Even back in 1914, people claimed that students left school — even university — deficient in spelling abilities. Shouldn't clerks and stenographers be able to spell?

One hundred years ago, a solution was suggested by a professor who also claimed it would not be practical in Tucson.

From the Arizona Daily Star, Saturday, Jan. 17, 1914:


Not Feasible for Schools Here but Prof. Newsom Believes Young People Could Adopt the Idea With Profit

Old-fashioned spelling matches are advocated by Tucson educators as a means for improving the spelling of school students and creating interest in a branch of study which is most important in practical life, but in which the scholars of today do not get the results which they do in other studies.

Complaint is general among business men that students who come from the high schools and the public schools, and even the colleges and universities, are woefully deficient in spelling and punctuation.
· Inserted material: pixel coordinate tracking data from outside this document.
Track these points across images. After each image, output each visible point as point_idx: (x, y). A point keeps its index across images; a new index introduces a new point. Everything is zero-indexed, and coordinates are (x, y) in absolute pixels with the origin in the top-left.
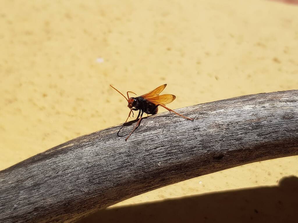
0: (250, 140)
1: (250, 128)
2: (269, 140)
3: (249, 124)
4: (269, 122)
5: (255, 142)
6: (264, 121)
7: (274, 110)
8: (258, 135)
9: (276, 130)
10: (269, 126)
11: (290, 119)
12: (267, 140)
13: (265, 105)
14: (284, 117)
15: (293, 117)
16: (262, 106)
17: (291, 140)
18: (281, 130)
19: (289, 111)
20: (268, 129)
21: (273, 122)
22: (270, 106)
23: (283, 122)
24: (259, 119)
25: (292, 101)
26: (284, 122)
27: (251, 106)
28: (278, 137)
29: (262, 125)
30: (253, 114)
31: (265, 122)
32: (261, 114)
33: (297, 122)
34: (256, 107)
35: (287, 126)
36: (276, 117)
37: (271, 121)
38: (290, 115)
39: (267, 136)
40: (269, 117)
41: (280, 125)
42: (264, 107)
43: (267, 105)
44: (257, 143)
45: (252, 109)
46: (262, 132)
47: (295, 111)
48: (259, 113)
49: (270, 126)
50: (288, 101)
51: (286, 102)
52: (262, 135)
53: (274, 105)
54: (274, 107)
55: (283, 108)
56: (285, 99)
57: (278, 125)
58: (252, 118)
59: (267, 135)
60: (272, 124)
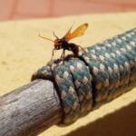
19: (15, 110)
25: (15, 101)
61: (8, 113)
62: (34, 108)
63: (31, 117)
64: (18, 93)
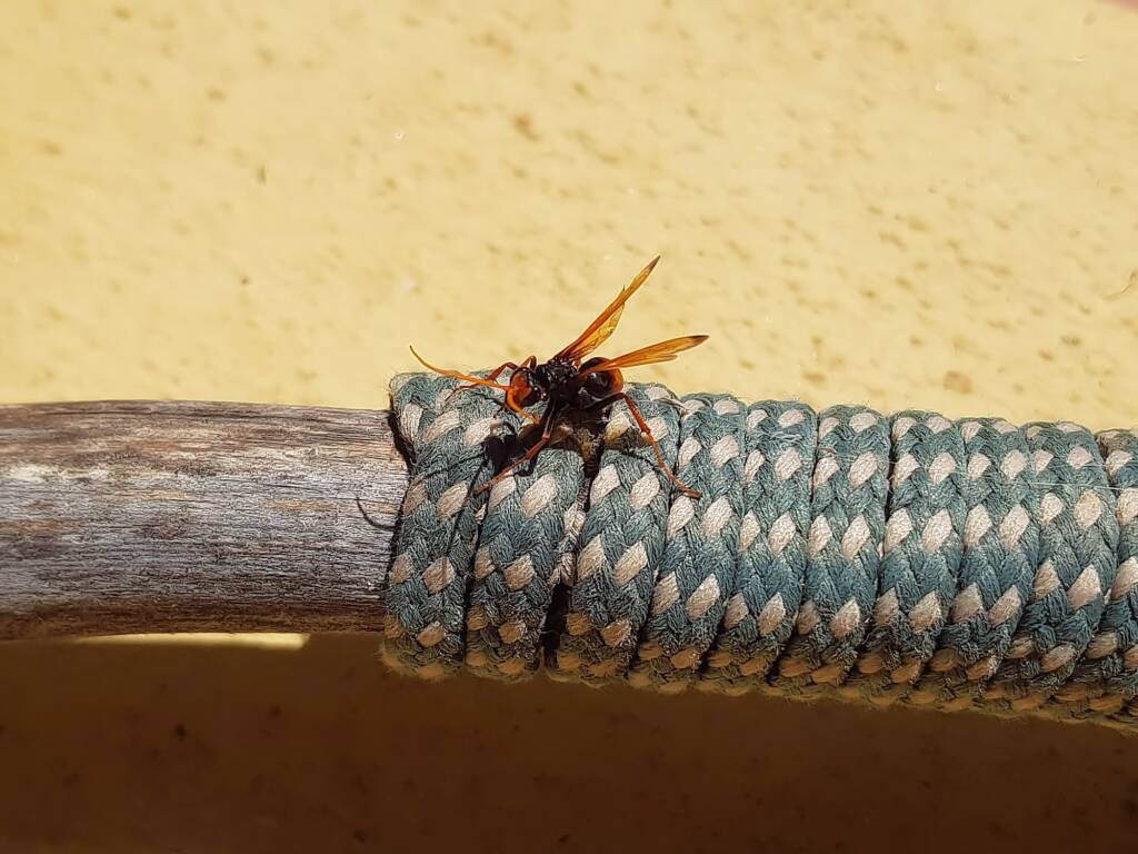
0: (11, 588)
1: (13, 551)
2: (85, 596)
3: (13, 538)
4: (88, 540)
5: (35, 596)
6: (70, 533)
7: (122, 499)
8: (44, 577)
9: (111, 569)
10: (86, 553)
11: (169, 539)
12: (76, 595)
13: (96, 472)
14: (148, 530)
15: (183, 532)
16: (81, 476)
17: (171, 604)
18: (129, 570)
19: (172, 508)
20: (82, 562)
21: (102, 541)
22: (112, 480)
23: (141, 546)
24: (54, 524)
25: (200, 472)
26: (145, 547)
27: (45, 470)
28: (120, 592)
29: (59, 547)
30: (38, 503)
31: (73, 536)
32: (67, 505)
33: (193, 552)
34: (61, 475)
35: (156, 559)
36: (118, 525)
37: (97, 538)
38: (171, 525)
39: (78, 584)
40: (92, 520)
41: (127, 553)
42: (86, 481)
43: (99, 473)
44: (40, 601)
45: (40, 481)
46: (58, 568)
47: (195, 512)
48: (59, 503)
49: (88, 552)
50: (186, 468)
51: (176, 473)
52: (61, 579)
53: (129, 480)
54: (121, 486)
55: (156, 492)
56: (185, 455)
57: (122, 553)
58: (31, 518)
59: (77, 579)
60: (97, 548)
61: (137, 507)
62: (254, 545)
63: (227, 572)
64: (245, 442)
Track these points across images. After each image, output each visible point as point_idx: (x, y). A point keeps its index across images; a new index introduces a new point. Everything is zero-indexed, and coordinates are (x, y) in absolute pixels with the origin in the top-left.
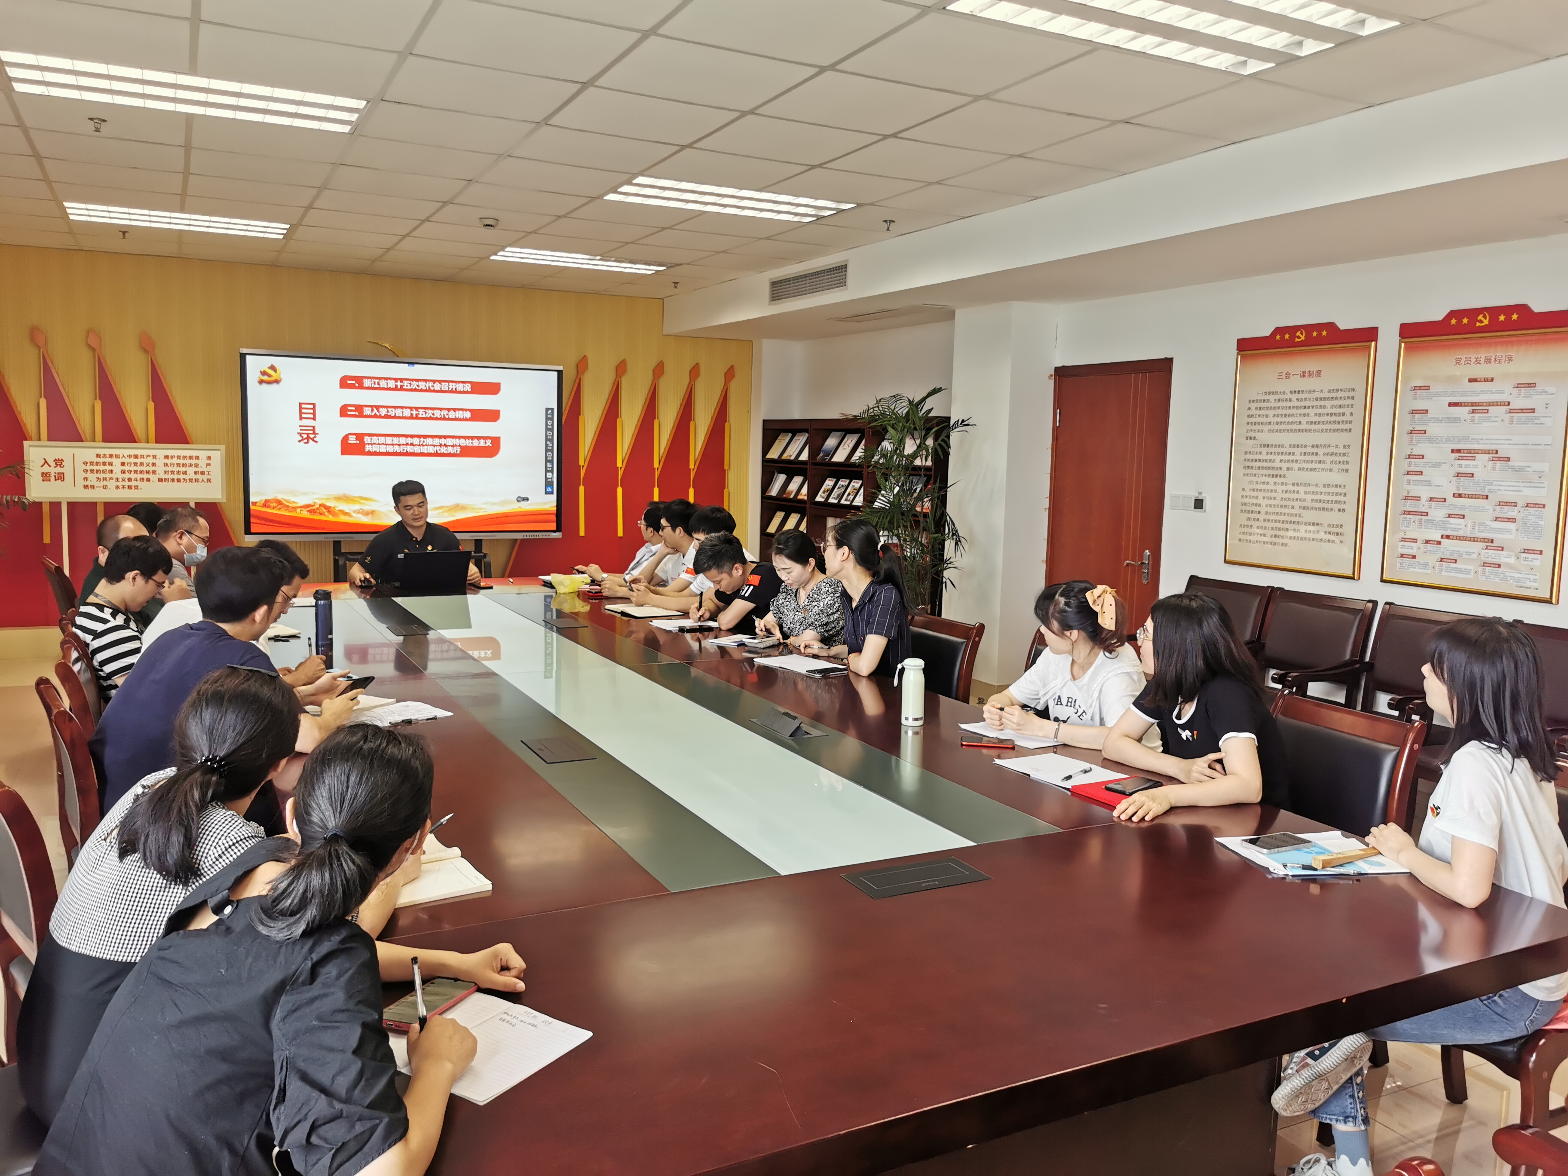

The mistakes made by young stenographers or young clerks, while very amusing, at the same time are very annoying to the employer, who thinks that such things as spelling and punctuation should be already learned by the time the young student quits the school room.

Is the deficiency in correct spelling the fault of the schools? Educators do not think so. The view seems to be taken by teachers that spelling is a rather peculiar branch of study in that it requires special application and aptitude on the part of the scholar.

S. C. Newsom, superintendent of the Tucson schools, is quite pronounced in his good opinion of the old-fashioned spelling matches. He said last evening:

Old Way Approved

"As a means for training good spellers I do not think that the old-fashioned spelling bee can be improved upon. By it much interest, rivalry and enthusiasm was excited, and a great many very fine spellers were trained that way. Nowadays in our schools we teach spelling by both written and oral methods. The old method was deficient in that it did not give enough attention to written spelling, but on the other hand it made up for the deficiency by training the mind and memory by oral spelling. I believe that a series of spelling matches held outside of the school, as is done in the state of Missouri, is a most excellent thing for the training of good spellers.

"Because we have so many scholars now in the schools it would be impossible to pursue the methods of the old-fashioned spelling bee in our public schools, but on account of the interest and rivalry excited they would be excellent aids to the school work if held outside of school."

Another leading educator in discussing the relation between the proposed spelling matches to the present system of teaching spelling said:

Requires Good Memory

"The course of spelling which extends through the public schools in Pima county is very carefully planned, and I do not see how it can be improved upon. Two books are used, one an elementary speller, liberally supplied with illustrations, and an advanced spelling book. Some persons seem to be specially gifted in spelling, and the ability to spell depends upon a good memory to quite an extent. Anything which will increase the interest of the student in his spelling will aid greatly. A series of spelling matches, with prizes offered, to be held outside if school hours, could be a good thing to stimulate interest in spelling, and should have very helpful effects."

In Missouri, the state mentioned by Mr. Newsom, there are a regular series of spelling matches held throughout the state, and representatives are sent to Jefferson City to meet in a final match for the spelling championship of the state. Prizes are also offered, and the movement has resulted in an increased interest in spelling and has also resulted in much better work being done in the schools.

The Morgue Lady does think spelling bees would be practical in Tucson schools. Just because there is not a state-wide spelling bee doesn't mean that a county-wide event could not be sponsored by local businesses.

While it is the job of the school to educate the students, help from the community is never a bad thing, especially if that community wants well-educated workers.

The Morgue Lady is a good speller, but her typing — and proofreading — skills occasionally leave something to be desired as has been noted by more than one reader.